Axel Nast-Kolb

February 14, 1939 – November 27, 2019


It is with sadness that we announce the passing of Axel, on November 27, 2019 at his home in Winnipeg, surrounded by family.

He will be greatly missed by Karen, his loving wife of 49 years; as well as his children, Tania (Achim), Wendy (Matthew), Jennifer (Marcus), Sarah (David); grandchildren Reilly (Ashly), Quinn, spencer, Tate, Kristjanna, Johanna, Sophia, Nicola and great-grandbaby Delilah.

A memorial service was held at 7:00 p.m. on Saturday, November 30, 2019  at St. Margaret’s Anglican Church located at 160 Ethelbert Street.


A Rock in our Lives

-Eulogy by Jennifer Nast-Kolb

Remembering our Papa, Axel Nast-Kolb

A couple of years ago, when Papa’s memory started to become less reliable, we wrote down memories we had of him that he could read over as a reminder of his significance to us.

As I read over these words from the children and grandchildren, the themes that came out were of his generous heart, his welcoming spirit, his solidness of character and his availability to play games or partake in conversation.

Papa was a guy who was generous with his time, knowledge and resources. Many friends, family members, neighbours and organizations benefited from his lending of tools, or just coming over to help out or full on doing the job himself. He was a carpenter, plumber, electrician and master insulator.
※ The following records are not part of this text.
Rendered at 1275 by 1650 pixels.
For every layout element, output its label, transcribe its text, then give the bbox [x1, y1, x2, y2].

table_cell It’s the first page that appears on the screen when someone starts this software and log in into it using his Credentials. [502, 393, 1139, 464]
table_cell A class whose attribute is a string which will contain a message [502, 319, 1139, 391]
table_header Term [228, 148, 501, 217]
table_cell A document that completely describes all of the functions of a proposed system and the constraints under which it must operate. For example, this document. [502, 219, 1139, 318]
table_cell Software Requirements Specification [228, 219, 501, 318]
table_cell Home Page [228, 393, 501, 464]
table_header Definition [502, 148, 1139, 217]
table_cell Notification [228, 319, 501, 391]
Papa was also a photographer and loved taking pictures of interesting and beautiful things. When he was no longer able to steady his hands to take photos, he would say, “Johanna, take a photo of this.” 

His love of beautiful things and light led him to stained glass work. One year for Christmas, he made each of us four girls a window for our homes, to grace the light that shines into our homes and the light that shines out.
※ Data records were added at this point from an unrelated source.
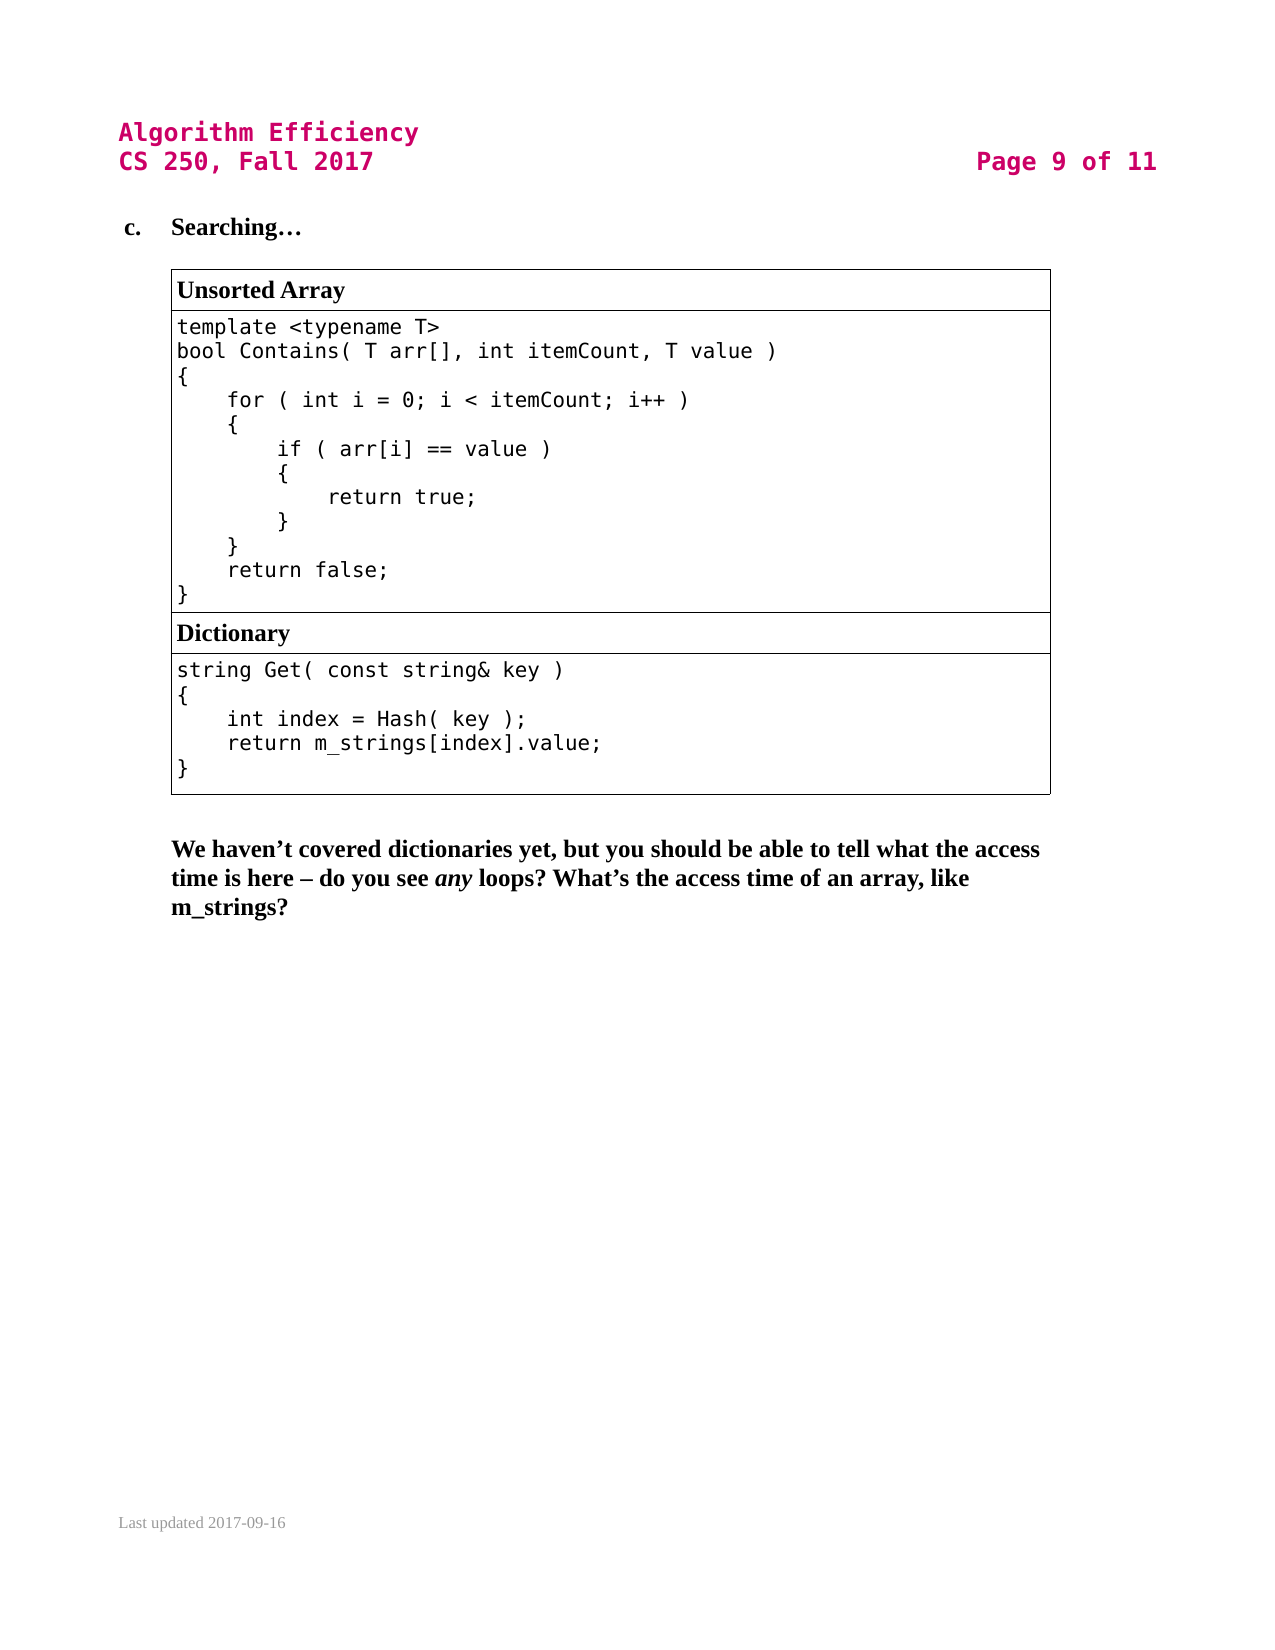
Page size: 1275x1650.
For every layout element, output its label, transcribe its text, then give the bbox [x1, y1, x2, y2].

table_cell [1056, 206, 1157, 800]
table_cell Dictionary [172, 613, 1050, 653]
table_cell c. [118, 206, 165, 800]
table_header Unsorted Array [172, 270, 1050, 309]
table_cell [118, 800, 165, 1473]
table_cell We haven’t covered dictionaries yet, but you should be able to tell what the access time is here – do you see any loops? What’s the access time of an array, like m_strings? [165, 800, 1056, 1473]
table_cell Searching… [165, 206, 1056, 800]
table_cell template <typename T> bool Contains( T arr[], int itemCount, T value ) { for ( int i = 0; i < itemCount; i++ ) { if ( arr[i] == value ) { return true; } } return false; } [172, 311, 1050, 612]
table_cell string Get( const string& key ) { int index = Hash( key ); return m_strings[index].value; } [172, 654, 1050, 794]
table_cell [1056, 800, 1157, 1473]
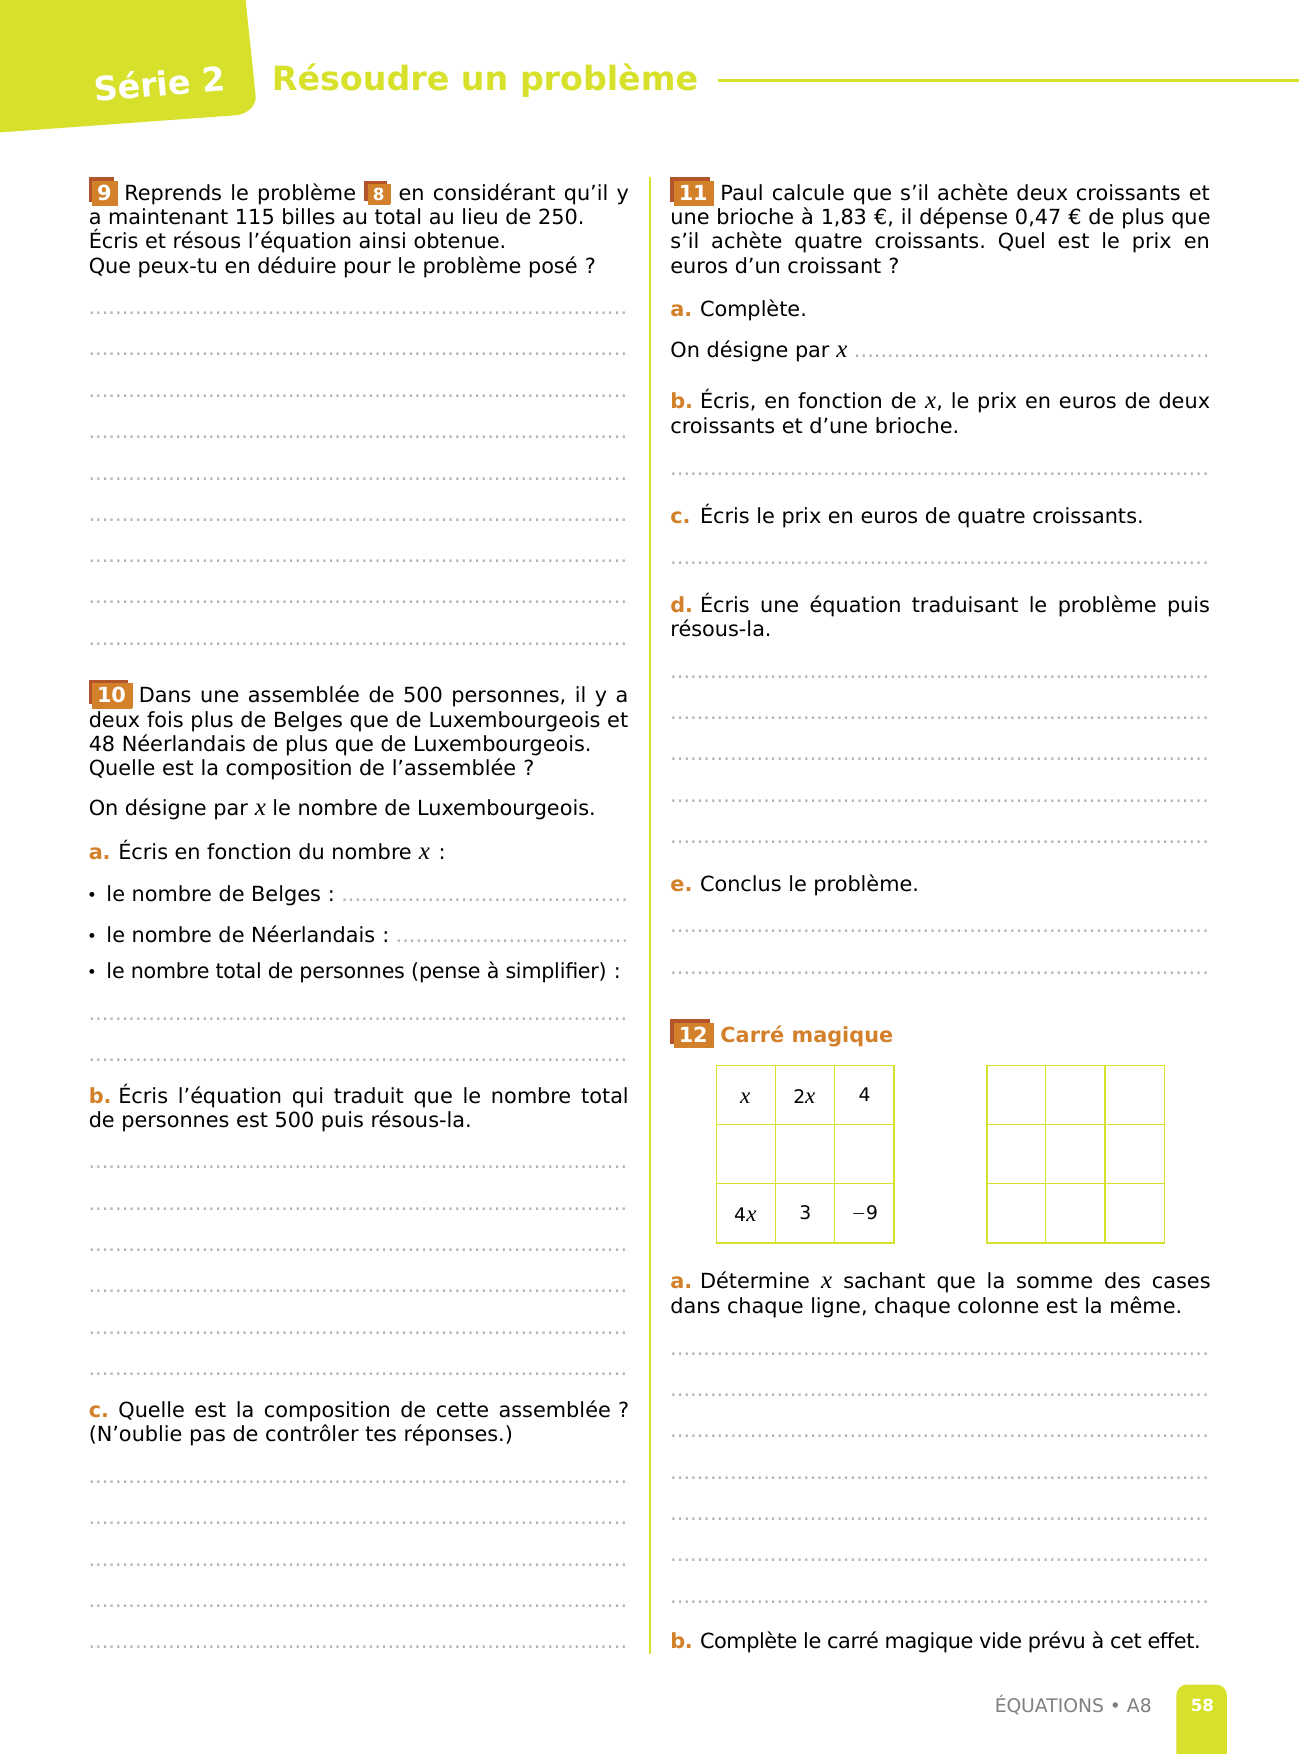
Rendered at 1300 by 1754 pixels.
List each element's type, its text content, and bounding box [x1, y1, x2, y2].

list le nombre total de personnes (pense à simplifier) : [88, 959, 629, 983]
list Quelle est la composition de cette assemblée ? (N’oublie pas de contrôler tes réponses.) [88, 1398, 629, 1447]
list On désigne par x le nombre de Luxembourgeois. [88, 792, 629, 821]
list Écris l’équation qui traduit que le nombre total de personnes est 500 puis résous-la. [88, 1084, 629, 1132]
table_cell [1046, 1125, 1104, 1183]
table_cell −9 [835, 1184, 893, 1242]
table_cell [988, 1184, 1045, 1242]
list le nombre de Néerlandais : [88, 906, 629, 947]
subtitle Paul calcule que s’il achète deux croissants et une brioche à 1,83 €, il dépense 0,47 € de plus que s’il achète quatre croissants. Quel est le prix en euros d’un croissant ? [670, 177, 1211, 278]
table_header x [717, 1066, 775, 1124]
table_cell [717, 1125, 775, 1183]
list Conclus le problème. [670, 872, 1211, 896]
table_cell [1106, 1184, 1164, 1242]
list le nombre de Belges : [88, 865, 629, 906]
list Écris en fonction du nombre x : [88, 836, 629, 865]
subtitle Dans une assemblée de 500 personnes, il y a deux fois plus de Belges que de Luxembourgeois et 48 Néerlandais de plus que de Luxembourgeois. [88, 680, 629, 756]
text Quelle est la composition de l’assemblée ? [88, 756, 629, 781]
table_cell [835, 1125, 893, 1183]
table_cell [1046, 1184, 1104, 1242]
list Complète. [670, 297, 1211, 321]
list Écris, en fonction de x, le prix en euros de deux croissants et d’une brioche. [670, 388, 1211, 439]
table_header [1106, 1066, 1164, 1124]
list Complète le carré magique vide prévu à cet effet. [670, 1629, 1211, 1653]
table_header [988, 1066, 1045, 1124]
text Que peux-tu en déduire pour le problème posé ? [88, 254, 629, 278]
table_cell [776, 1125, 834, 1183]
list Écris une équation traduisant le problème puis résous-la. [670, 593, 1211, 642]
list On désigne par x [670, 321, 1211, 363]
subtitle Carré magique [710, 1019, 1211, 1047]
list Détermine x sachant que la somme des cases dans chaque ligne, chaque colonne est la même. [670, 1268, 1211, 1318]
table_header [1046, 1066, 1104, 1124]
table_cell 3 [776, 1184, 834, 1242]
text Écris et résous l’équation ainsi obtenue. [88, 229, 629, 254]
table_header 4 [835, 1066, 893, 1124]
table_header 2x [776, 1066, 834, 1124]
table_cell [1106, 1125, 1164, 1183]
list Écris le prix en euros de quatre croissants. [670, 504, 1211, 528]
table_cell [988, 1125, 1045, 1183]
subtitle Reprends le problème 8 en considérant qu’il y a maintenant 115 billes au total au lieu de 250. [88, 177, 629, 229]
table_cell 4x [717, 1184, 775, 1242]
Papa was a lover of the ancient. He was an archeology assistant  in Germany in his young adult years. Later, he took his love for the ancient right back to the foundations of the earth, studying physical geography and geology at university in his 50’s. He loved rocks. He loved the stories they told, the mysteries they held and the beauty that could be uncovered as they bumped and rolled under glaciers, oceans, rivers, or in a table top tumbler. With his knowledge, he took elementary school kids on field trips to quarries to hunt for fossils.

His love of stone extended to a love of stoneware when Papa took up pottery as a hobby, shaping and molding the earth’s finest sediments into practical vessels for everyday use.
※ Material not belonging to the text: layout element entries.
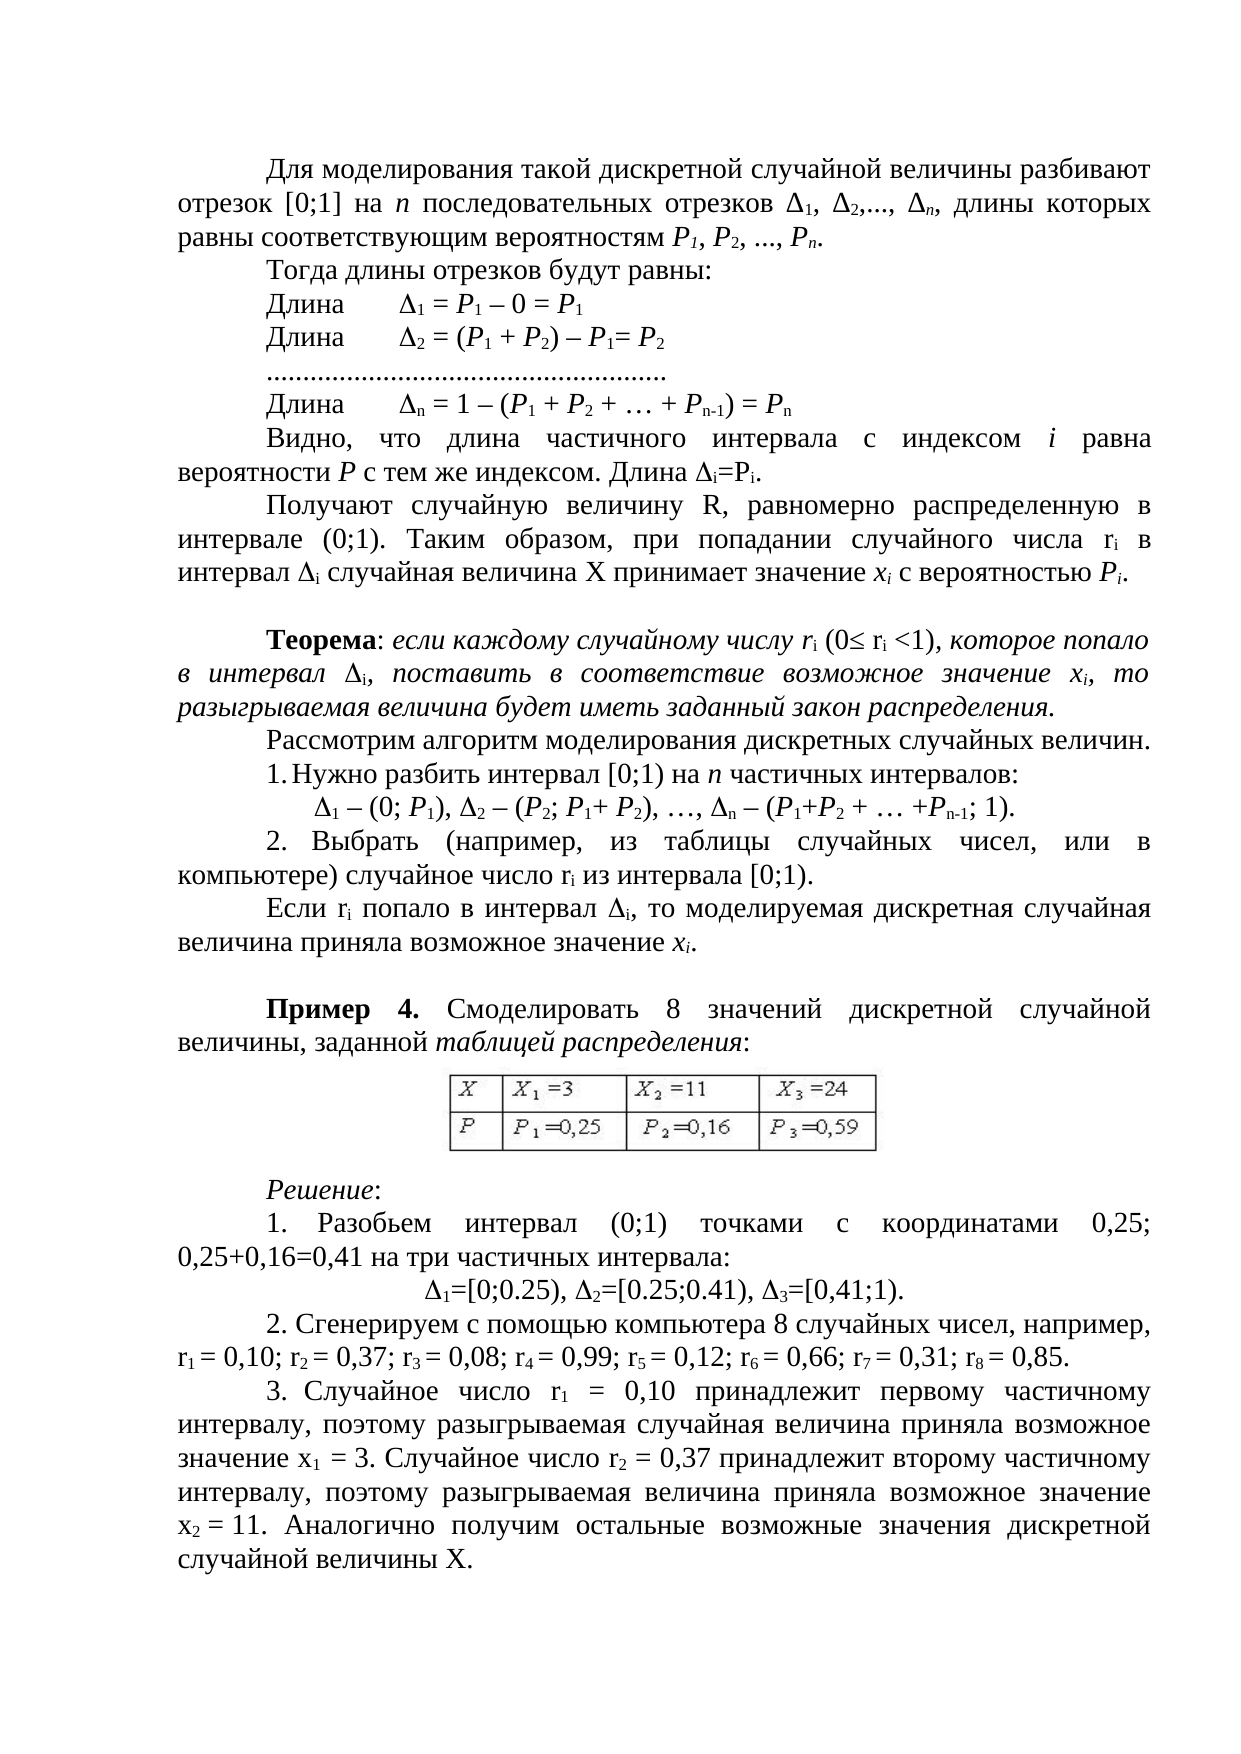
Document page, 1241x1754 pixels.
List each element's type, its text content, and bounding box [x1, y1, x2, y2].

text Решение: [177, 1172, 1152, 1205]
text Тогда длины отрезков будут равны: [177, 252, 1152, 286]
text Пример 4. Смоделировать 8 значений дискретной случайной величины, заданной таблицей распределения: [177, 991, 1152, 1058]
text 1 – (0; P1), 2 – (P2; P1+ P2), …, n – (P1+P2 + … +Pn-1; 1). [177, 789, 1152, 823]
picture [441, 1067, 887, 1163]
text 2. Выбрать (например, из таблицы случайных чисел, или в компьютере) случайное число ri из интервала [0;1). [177, 823, 1152, 890]
text Для моделирования такой дискретной случайной величины разбивают отрезок [0;1] на n последовательных отрезков ∆1, ∆2,..., ∆n, длины которых равны соответствующим вероятностям P1, P2, ..., Pn. [177, 152, 1152, 252]
text 3. Случайное число r1 = 0,10 принадлежит первому частичному интервалу, поэтому разыгрываемая случайная величина приняла возможное значение x1 = 3. Случайное число r2 = 0,37 принадлежит второму частичному интервалу, поэтому разыгрываемая величина приняла возможное значение x2 = 11. Аналогично получим остальные возможные значения дискретной случайной величины X. [177, 1373, 1152, 1574]
text ....................................................... [177, 353, 1152, 387]
text 2. Сгенерируем с помощью компьютера 8 случайных чисел, например, r1 = 0,10; r2 = 0,37; r3 = 0,08; r4 = 0,99; r5 = 0,12; r6 = 0,66; r7 = 0,31; r8 = 0,85. [177, 1306, 1152, 1373]
text Рассмотрим алгоритм моделирования дискретных случайных величин. [177, 722, 1152, 756]
text Видно, что длина частичного интервала с индексом i равна вероятности Р с тем же индексом. Длина i=Pi. [177, 420, 1152, 487]
text Длина n = 1 – (P1 + P2 + … + Pn-1) = Pn [177, 387, 1152, 420]
text Получают случайную величину R, равномерно распределенную в интервале (0;1). Таким образом, при попадании случайного числа ri в интервал i случайная величина X принимает значение xi с вероятностью Pi. [177, 487, 1152, 588]
text 1. Разобьем интервал (0;1) точками с координатами 0,25; 0,25+0,16=0,41 на три частичных интервала: [177, 1205, 1152, 1272]
text 1. Нужно разбить интервал [0;1) на n частичных интервалов: [177, 756, 1152, 789]
text Если ri попало в интервал i, то моделируемая дискретная случайная величина приняла возможное значение xi. [177, 890, 1152, 957]
text Длина 2 = (P1 + P2) – P1= P2 [177, 319, 1152, 353]
text 1=[0;0.25), 2=[0.25;0.41), 3=[0,41;1). [177, 1272, 1152, 1306]
text Теорема: если каждому случайному числу ri (0≤ ri <1), которое попало в интервал i, поставить в соответствие возможное значение xi, то разыгрываемая величина будет иметь заданный закон распределения. [177, 622, 1152, 722]
text Длина 1 = P1 – 0 = P1 [177, 286, 1152, 319]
As Dad was coming to the end of his life, we held his hands a lot. Mom would take his hand and tell him he had beautiful hands. They were beautiful and they created many practical and beautiful things that we will look on for many years to come.


Dad was a rock in our lives. He was dependable. He was quiet. He grounded us when we were upset. Dad was available to pick us up or take us to events without complaint. A couple of us kids didn’t get our licenses until we were twenty, and we all participated in basketball, so that was a lot of driving.


Dad never had a need to fill air space with his voice and you never needed to fill it either. You could do a whole trip in silence and that was okay, and never awkward.


Both Mom and Dad attended many, many basketball games in support of their kids and grandkids. At some point it became a tradition that Papa would bake oatmeal chocolate chip cookies for Spencer and Tate’s entire basketball team for every game. The team’s faces would all light up when Papa and Grandma would walk into the gym with this gift of encouragement.


Dad was a man of subtle humour. It could take a while to catch onto, if you ever did. Often you would be left wondering, is he joking? You might catch on if you saw his belly rise and fall as he laughed at his own joke or if you saw him press his lips together, raise an eyebrow and look at you out of the corner of his eye.


Papa loved playing with words. We never ate turkey at Thanksgiving; it was always “dead bird.” Occasionally, if he really liked food a lot, he would say, “This is so good, I could sit in it.” We howled the first time we heard him say that.


Some words that he messed with include “butterflies,” which became “flutter-by’s” or “the United States of America” which became “The Untied States of America.” And then there was this one that happened in Ikea with Sarah this summer: He said, “I don’t like it when my brain does this. Instead of seeing Fitted Sheets, it says Shitted Feets.” That’s how muxt ip, I mean mixed up it sometimes got, all to our delight.


Dad was not a centre of attention guy. He would rather be on the edge of the scene looking in, or not be there at all. If Papa were here right now, he would be sitting with Mom, and probably five minutes into the service he would have been making his “walking man” signs down her arm, signalling that it was time to go. But at the end of each visit, he would get up, give you a hug and say, “Thanks for coming, this was wonderful, so good to see you again.”


So on behalf of Axel Nast-Kolb, a quiet rock in our lives, “Thanks for coming, this was wonderful, so good to see you again.”